Like many health conscious Americans, Dr. Rosalind Picard wears a fitness tracker on her wrist. But hers doesn’t just track steps, it has an extra sensor that gathers medical information.
Picard hopes the sensor, which measures the skin’s electrical response, will soon save lives by predicting major health events such as epileptic seizures. As a leading engineer at the MIT Media Lab, Dr. Picard researches the autonomic nervous system, which includes heart rate, respiration, digestion, perspiration, and the fight-or-flight response.
Picard’s smartwatch, developed by her company Empatica, records electrodermal (EDA) activity and wirelessly sends the data to a smartphone. The technology isn’t new, versions of the sensors have been used in polygraph tests for decades.

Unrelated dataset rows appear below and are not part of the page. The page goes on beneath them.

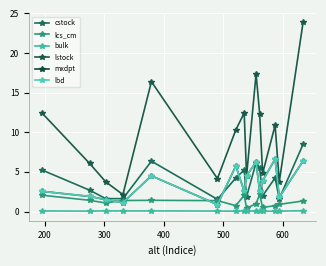

Reading left to right, list all the values displayed in this chart.

cstock: 5.2	2.7	1.6	1.6	6.4	1.5	4.2	5.2	1.9	6.2	5.5	2.0	4.2	1.6	8.5
lcs_cm: 2.1	1.4	1.1	1.4	1.4	1.4	0.7	2.1	0.4	1.0	2.2	0.5	0.7	0.9	1.3
bulk: 0.1	0.0	0.1	0.1	0.1	0.1	0.0	0.1	0.0	0.1	0.0	0.0	0.0	0.0	0.1
lstock: 12.4	6.1	3.8	2.1	16.4	4.2	10.3	12.4	4.5	17.4	12.3	4.8	10.9	3.8	23.9
mxdpt: 2.5	1.9	1.5	1.1	4.5	0.9	5.8	2.5	4.5	6.2	2.5	3.9	6.6	1.8	6.4
lbd: 2.5	1.9	1.5	1.1	4.5	0.9	5.8	2.5	4.5	6.2	2.5	3.9	6.6	1.8	6.4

But new, highly sensitive sensor technology can now provide a continuous reading on our emotional states, linking the tiniest increase in sweating to psychological or physiological arousal.
Picard calls this idea of using tech to help bridge the gap between human emotions and technology, ‘Affective Computing’ and she has been driving this field of study for several years.
She takes her research personally, and wears her wristband sensor every day. It shows when she’s stressed, and when she’s calm, and yields surprising insights. When Picard compares her data with other researchers wearing the sensor, she notes that her tolerance of stress is higher than average. “We find individual differences in stress points,” Picard explained. “I tend to thrive on thrill-seeking high stress situations, but other people would go nuts with what I do.”
Using Sensors for Autism
The insight Picard has gleaned from electrodermal sensors go far beyond mood tracking. For people with autism, Picard’s lab has shown that the sensors can reveal emotional episodes that they might not be able to express verbally. “A person with autism gets overloaded and they shut down and retreat into their own little world,” she said.
Picard explained that autistic responses to difficult situations can seem non-intuitive and sudden to observers and might involve head banging, other self-injury, or catatonic behavior. “In some instances, they are doing this to release a neurotransmitter that can quell the pain.” Picard explains, “if an autistic kid is lying on the floor motionless, but his EDA sensor reads that his signals are through the roof, caregivers can make better decisions about how to respond.”
Electrodermal sensors also have important implications for youth with epilepsy, which Picard discovered when one of her students placed the sensors on his brother. Twenty minutes before his brother had a Grand Mal seizure, the sensors registered off-the-charts skin conductance.
After further study, Picard and her collaborators were able to show in peer-reviewed scientific publications that EDA sensors could provide reliable warning for seizures in some patients.
During very serious and possibly life-threatening seizures, respiration can be affected and even stopped. Known as sudden unexpected death in epilepsy (SUDEP), this is a risk especially for children, affecting 3 in 100 epileptics, often during sleep. “That risk is a lot higher than other causes of death. SUDEP kills more people than house fires, more than AIDS, and it is very stigmatized,” said Picard. “But we believe it is preventable in most cases.”
Last fall, Picard’s company, Empatica, launched a crowdfunding campaign on Indiegogo and raised over $700,000. The smartwatch, called Embrace, combines technology from fitness trackers with EDA and heart rate sensors to measure stress, epileptic seizures, activity and sleep. The company’s challenge now is to complete the FDA approval process and finish production on the first models that will go to backers of the campaign, many of whom are epileptics.